Hello IPUMS Team,
I’m finding additional records for counties and states when I look at households across four PUMAs that correspond to Bucks County.
I used the Census list of PUMA Names as a crosswalk and retrieved ACS PUMS 2015-2019 data for PUMAs 03001, 03002, 03003 and 03004 which combined should make up Bucks County (county fips 42017), screenshot here:
This is the code I used to subset, and it appears to keep just those four PUMAs, but doing so includes records from other states:
*create a subset just for Bucks County;
if puma = 03001 or puma = 03002 or puma = 03003 or puma = 03004 ;
Also, in this screenshot from a SAS proc freq, you’ll see that for COUNTYFIP 17, the weighted count is 238,828 households, or only 26% of what’s in the four PUMAs, which total 917K households. That count is more consistent with what I found looking at Bucks County with ACS Table B25003, screenshot also below.
I’m confused about why the four PUMAs have an estimate of 917K households and include other counties and states.
Using a map, it doesn’t appear that the four PUMAs should include other FIPS, below are two screenshots and a link to a map I quickly put together:
So I have two specific questions:
What could be causing the additional records from other counties and states to be included in the four PUMAs that make up Bucks County?
How do I only retrieve records only for Bucks County? I thought subsetting just for the four PUMAs would work.

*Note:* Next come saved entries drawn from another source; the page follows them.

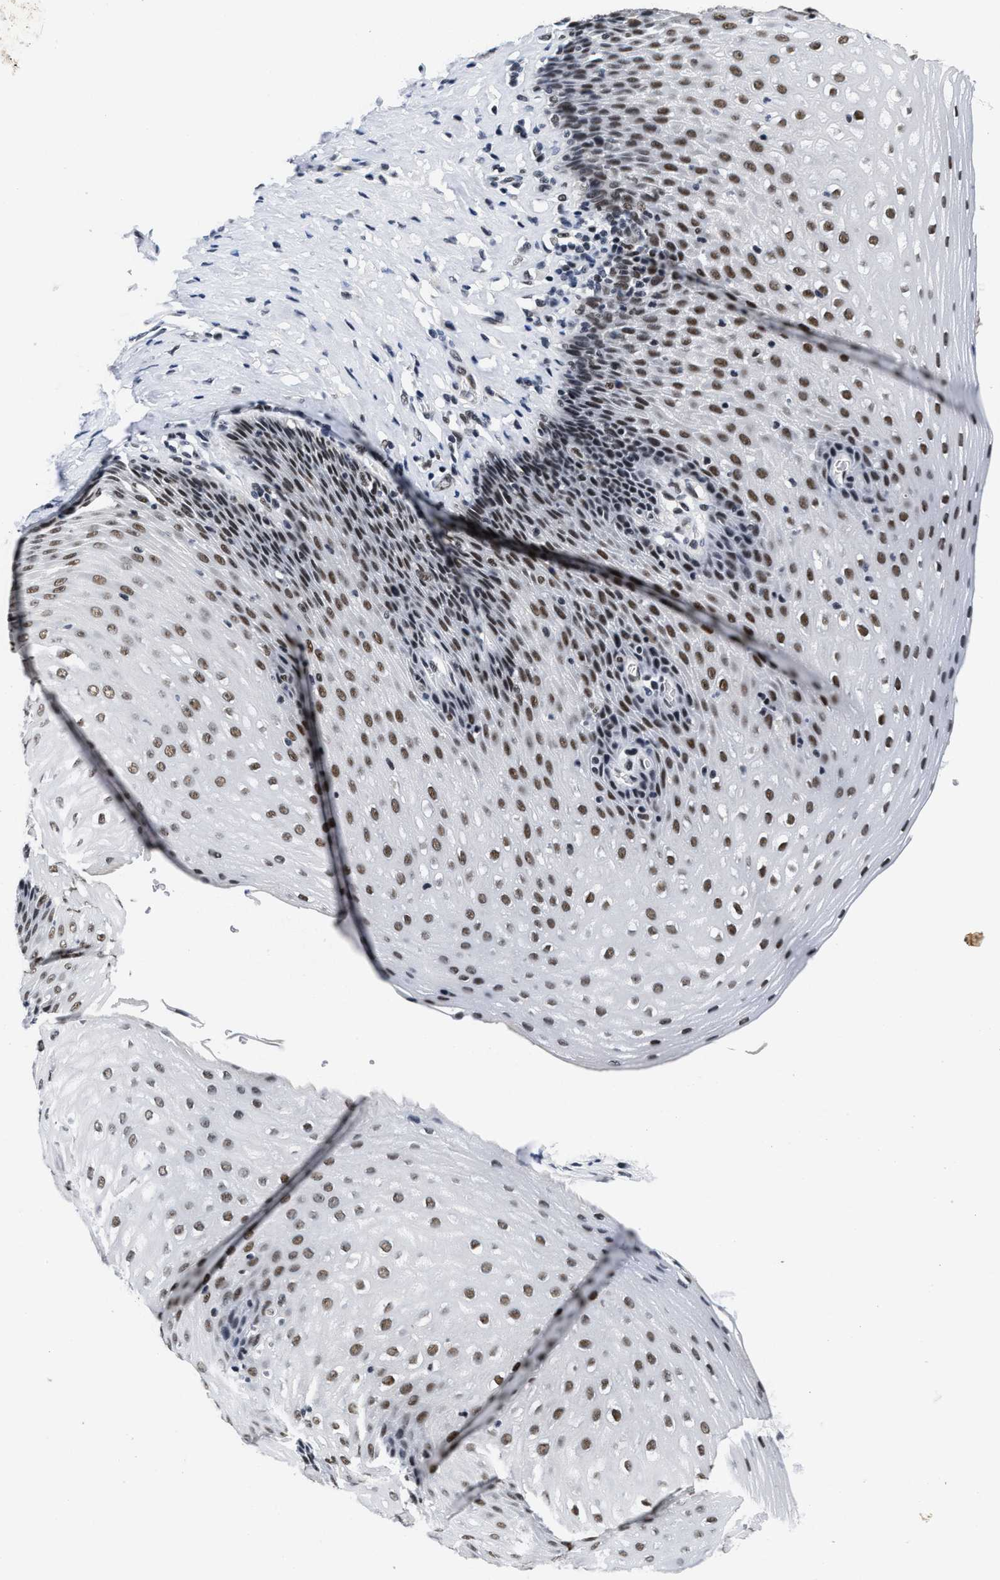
{"staining": {"intensity": "strong", "quantity": ">75%", "location": "nuclear"}, "tissue": "esophagus", "cell_type": "Squamous epithelial cells", "image_type": "normal", "snomed": [{"axis": "morphology", "description": "Normal tissue, NOS"}, {"axis": "topography", "description": "Esophagus"}], "caption": "IHC image of benign esophagus: human esophagus stained using immunohistochemistry (IHC) demonstrates high levels of strong protein expression localized specifically in the nuclear of squamous epithelial cells, appearing as a nuclear brown color.", "gene": "INIP", "patient": {"sex": "female", "age": 61}}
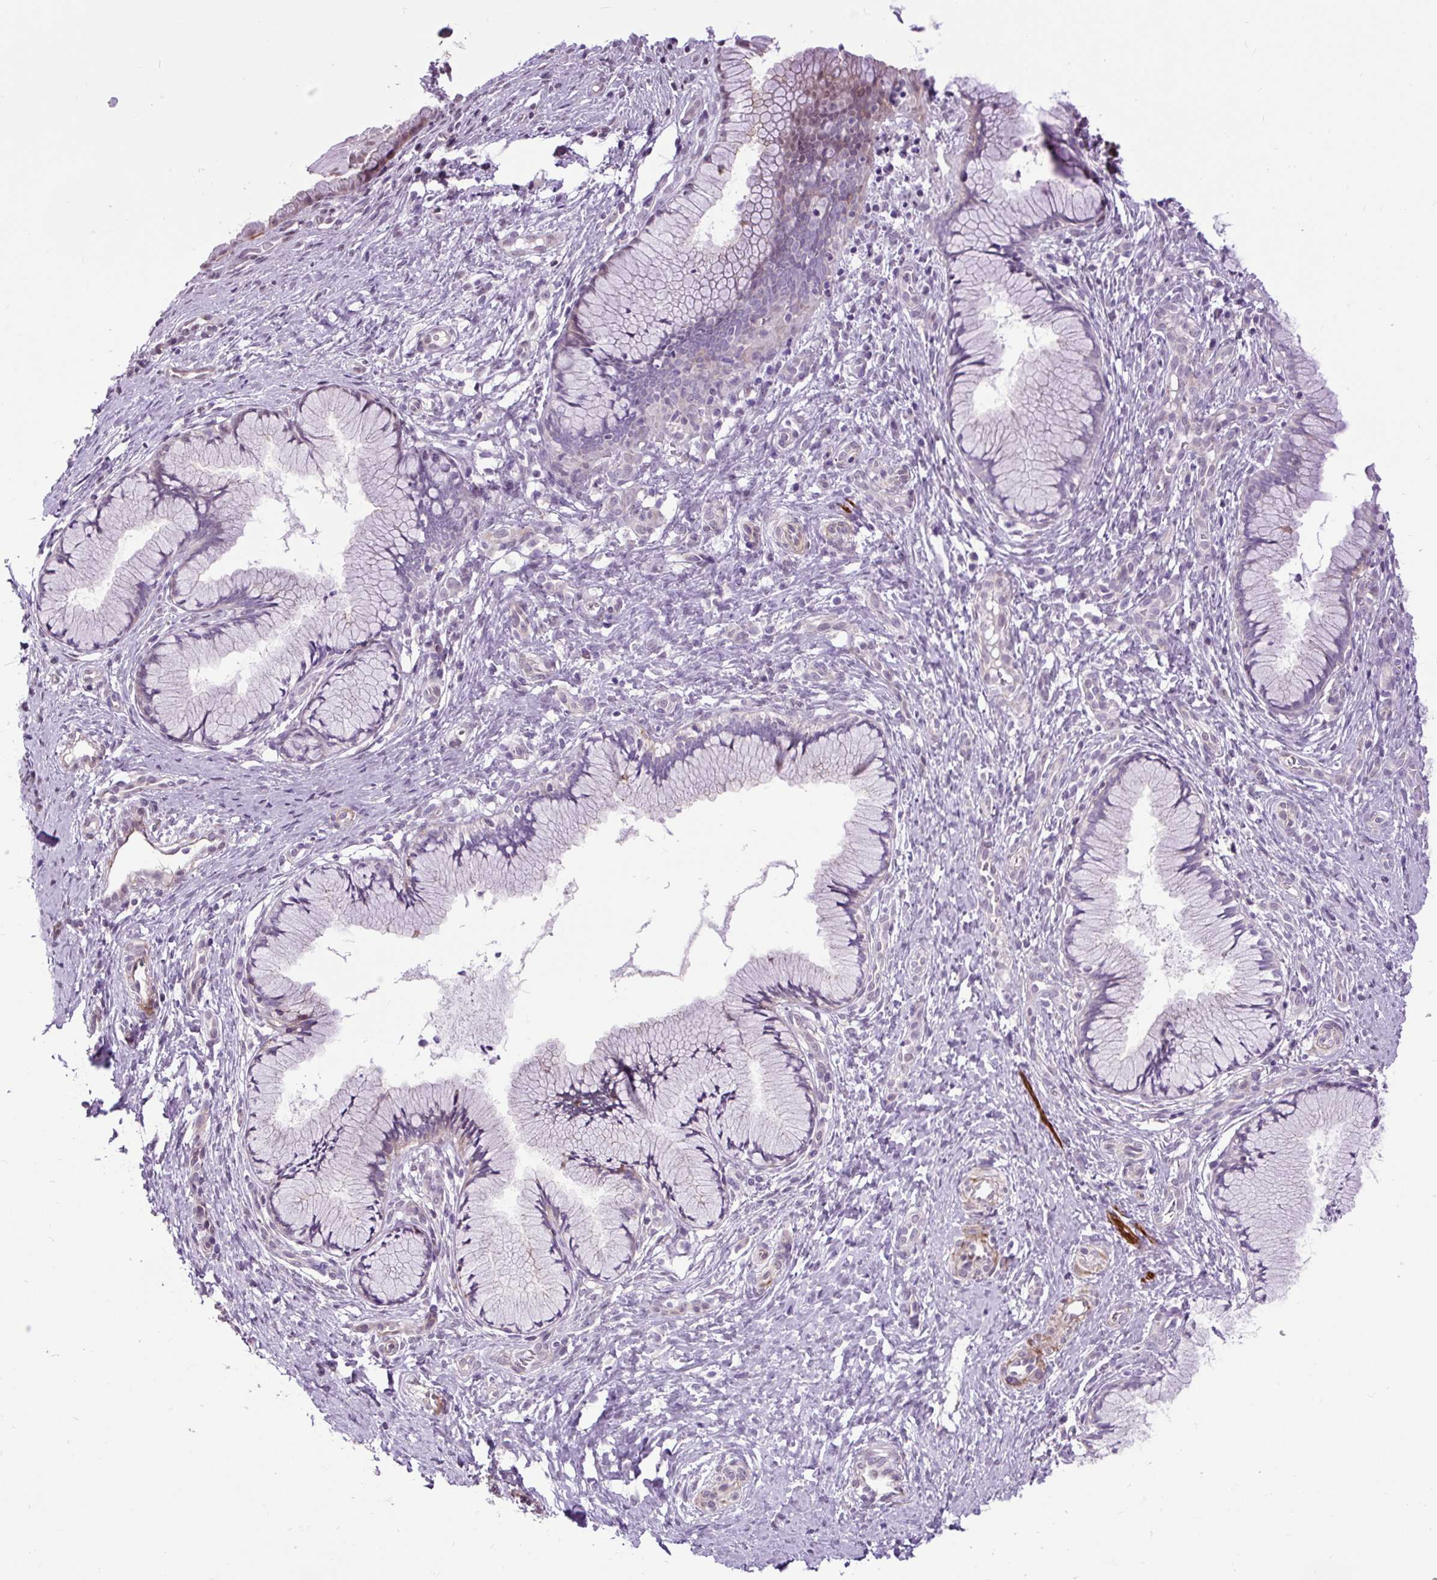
{"staining": {"intensity": "weak", "quantity": "<25%", "location": "nuclear"}, "tissue": "cervix", "cell_type": "Glandular cells", "image_type": "normal", "snomed": [{"axis": "morphology", "description": "Normal tissue, NOS"}, {"axis": "topography", "description": "Cervix"}], "caption": "Unremarkable cervix was stained to show a protein in brown. There is no significant staining in glandular cells. The staining was performed using DAB (3,3'-diaminobenzidine) to visualize the protein expression in brown, while the nuclei were stained in blue with hematoxylin (Magnification: 20x).", "gene": "ZNF197", "patient": {"sex": "female", "age": 36}}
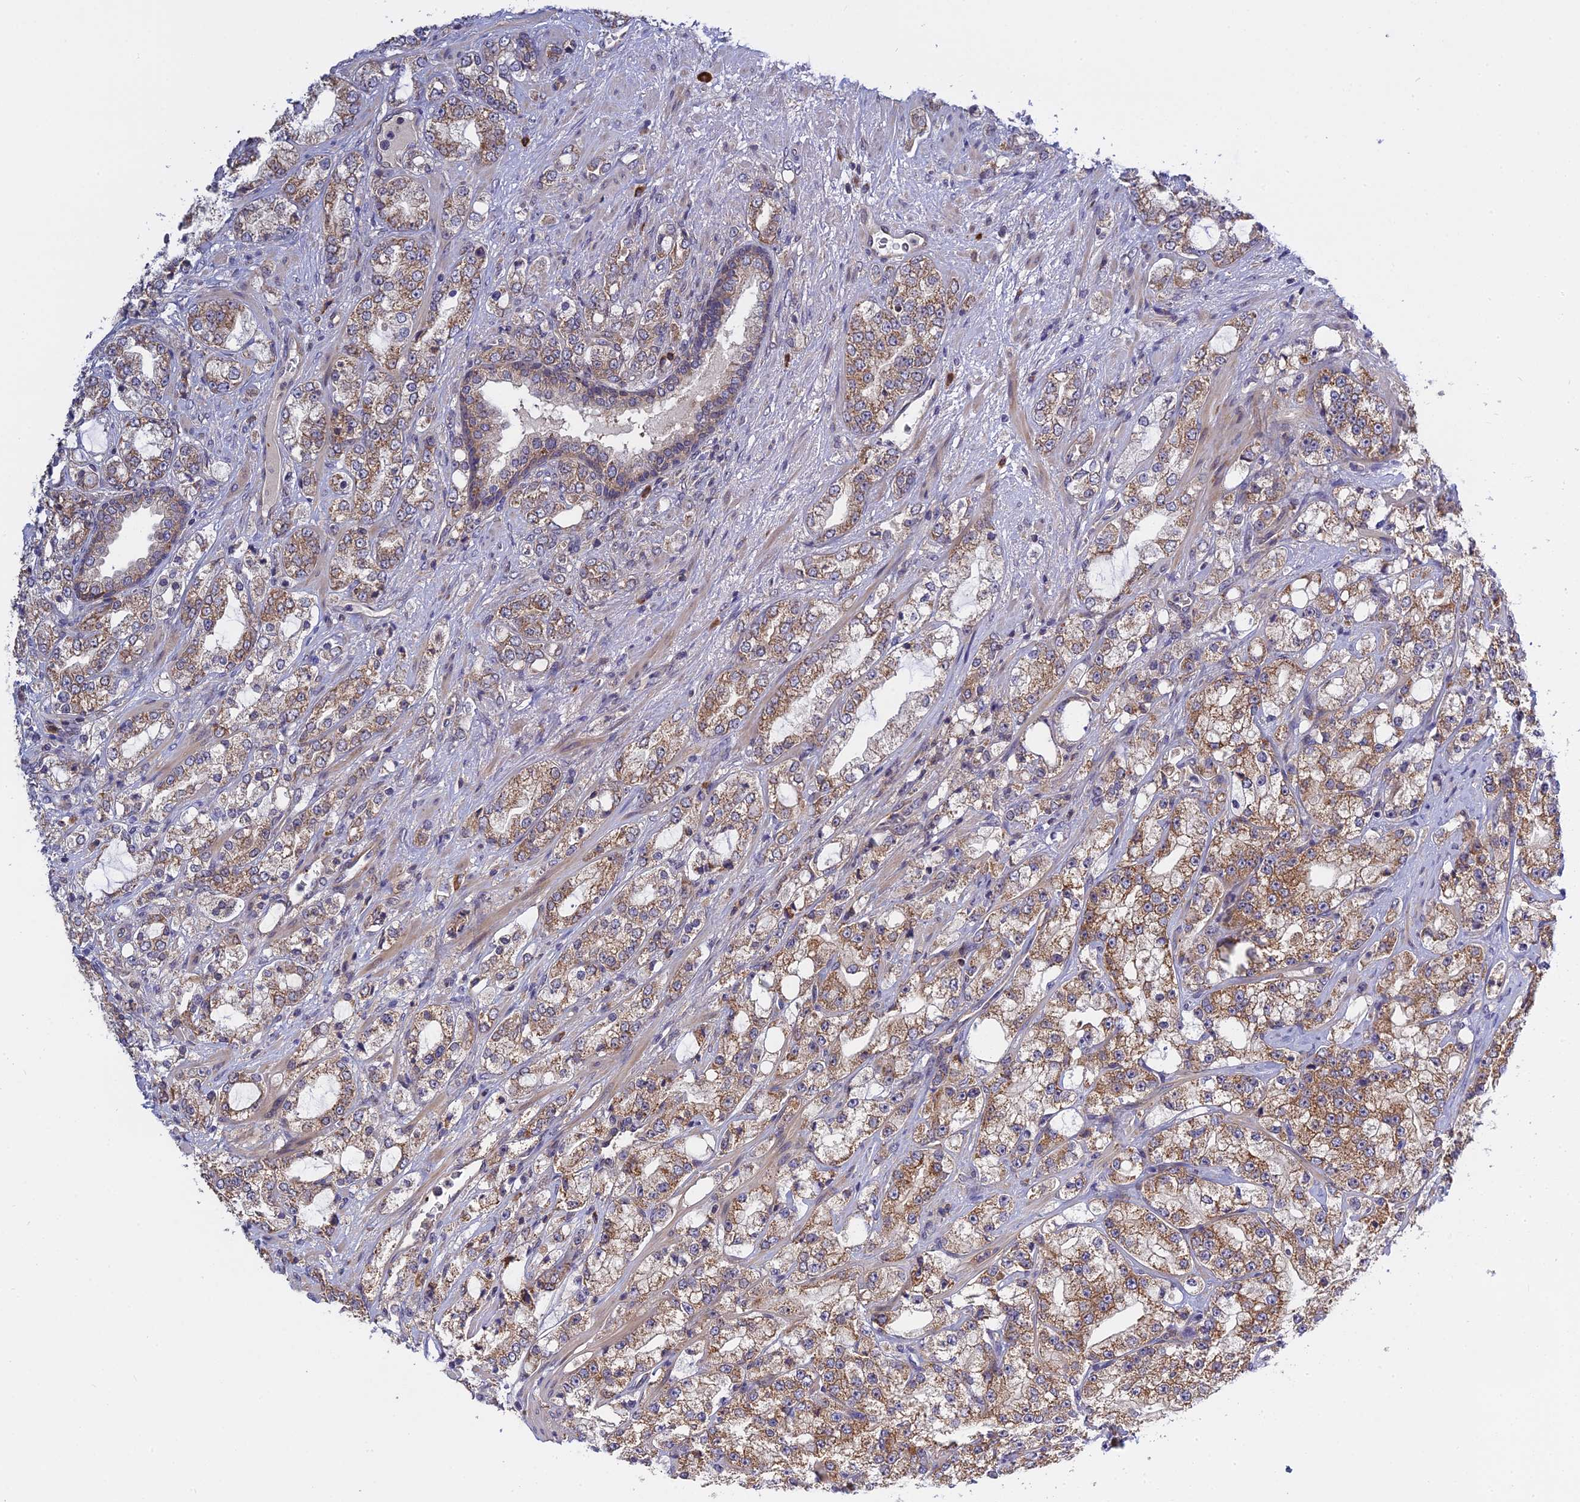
{"staining": {"intensity": "moderate", "quantity": ">75%", "location": "cytoplasmic/membranous"}, "tissue": "prostate cancer", "cell_type": "Tumor cells", "image_type": "cancer", "snomed": [{"axis": "morphology", "description": "Adenocarcinoma, High grade"}, {"axis": "topography", "description": "Prostate"}], "caption": "Prostate cancer (adenocarcinoma (high-grade)) stained with DAB (3,3'-diaminobenzidine) immunohistochemistry shows medium levels of moderate cytoplasmic/membranous expression in about >75% of tumor cells. (Brightfield microscopy of DAB IHC at high magnification).", "gene": "IL21R", "patient": {"sex": "male", "age": 64}}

It’s seems simple enough to filter by COUNTYFIP = 17, but I guess that depends if you find there’s a more serious issue with the data or help me identify what I’ve overlooked.
Thank you for your time!
The variable PUMA is state-dependent; the codes must be read in combination with one of the state variables (STATEFIP or STATEICP), which I believe is the source of the issue you have encountered. Note that you should use PERNUM==1 or RELATE==1 in order to restrict your analysis to households. I summed up the number of households in Bucks County, Pennsylvania according to county and PUMA and found that they match:
Number of households by county: 238,828
COUNTYFIP==17 & STATEFIP==42 & RELATE==1)
Number of households by PUMA: 238,828
PUMA %in% c(3001, 3002, 3003, 3004) & STATEFIP==42 & RELATE==1
When I sum up the number of households according to PUMA without including STATEFIP, the number of households matches what you have found: 917,464
PUMA %in% c(3001, 3002, 3003, 3004) & RELATE==1
I hope this helps!
Thank you, Grace, I appreciate the quick response. I didn’t realize that PUMA codes were state-dependent.
And what is the difference between PERNUM and RELATE? Do you recommend one over the other in analyzing household level variables?
Restricting your analysis using RELATE==1 excludes group quarters (GQ==3,4) whereas restricting based on PERNUM==1 will provide an estimate of the number of households and group quarters. I used RELATE in my code to keep it simple, with the intent of excluding group quarters to match the universe of the ACS table you pointed to, “Occupied Housing Units”. To get the same universe using PERNUM, you will also need to exclude group quarters using GQ==1,2,5 when subsetting your data. My apologies for leaving out this important distinction in my original recommendation. We generally advise users to use PERNUM, instead of RELATE, to restrict analyses to the household level.
Thank you for explaining the difference, that was very helpful. I appreciate all your assistance!